Lorsque j'ai vu Watchmen (2009) à sa sortie, j'avais été impressionné par la noirceur de l'univers, la profondeur de sa restitution visuelle, la complexité du scénario, l'originalité des personnages et la qualité du jeu. On avait là quelque chose qui détonnait avec l'univers ronronnant des super-héros, même si certains se veulent complexes. Puis j'ai vu récemment le director's cut et les deux chapitres d'animation de 2024. Cependant je n'ai ni lu les comics ni vu l'ultimate cut.
Pour info le film original, sorti en 2009, fait 2h42, le director's cut, sorti en DVD la même année, fait 3h06, la version ultimate cut, sortie en DVD et en 2019, fait 3h35 mn. Les deux chapitres de l'anime font au total 2h55mn.
Il n'est pas de mon propos de comparer ces versions, ni en terme de préférence personnelle, ni de fidélité à l'original ou de différences scénaristiques. Disons cependant que le director's cut allonge certaines scènes qui avaient été probablement allégées pour faciliter la réception par le public. Les versions longues intègrent la scène de la mort d'un personnage, le Hibou n°1. L'ultimate cut et l'anime intègrent la narration d'une histoire de pirates que lit un adolescent. Les différentes versions apportent des variations de détails ou de timing mais globalement restent fidèles à un noyau dur scénaristique qui est celui du comic.

----------

**ÉNONCÉ DU PROBLÈME**. Recopiez à l'identique le passage de l'extrait sur les versions de Watchmen, de « Pour info le » à « celui du comic. ».

**DONNÉES FOURNIES**.
----------

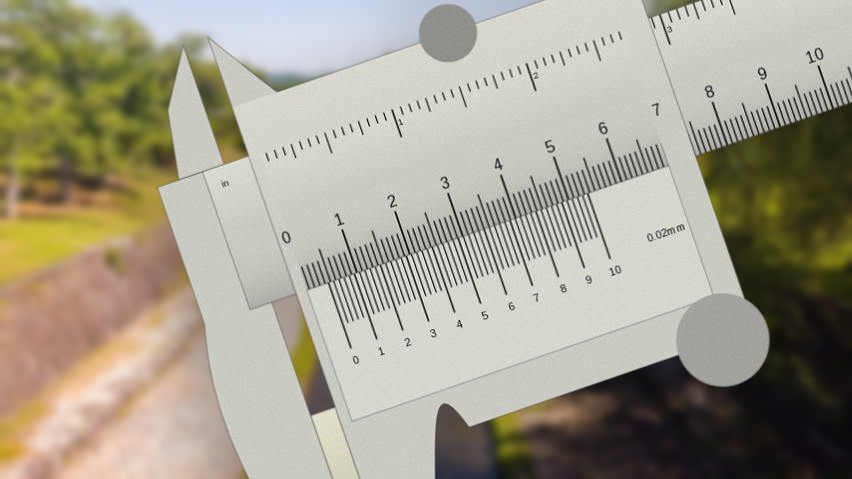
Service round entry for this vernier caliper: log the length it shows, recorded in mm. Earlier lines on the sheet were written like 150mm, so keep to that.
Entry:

----------

**SOLUTION RÉDIGÉE**.
Pour info le film original, sorti en 2009, fait 2h42, le director's cut, sorti en DVD la même année, fait 3h06, la version ultimate cut, sortie en DVD et en 2019, fait 3h35 mn. Les deux chapitres de l'anime font au total 2h55mn.
Il n'est pas de mon propos de comparer ces versions, ni en terme de préférence personnelle, ni de fidélité à l'original ou de différences scénaristiques. Disons cependant que le director's cut allonge certaines scènes qui avaient été probablement allégées pour faciliter la réception par le public. Les versions longues intègrent la scène de la mort d'un personnage, le Hibou n°1. L'ultimate cut et l'anime intègrent la narration d'une histoire de pirates que lit un adolescent. Les différentes versions apportent des variations de détails ou de timing mais globalement restent fidèles à un noyau dur scénaristique qui est celui du comic.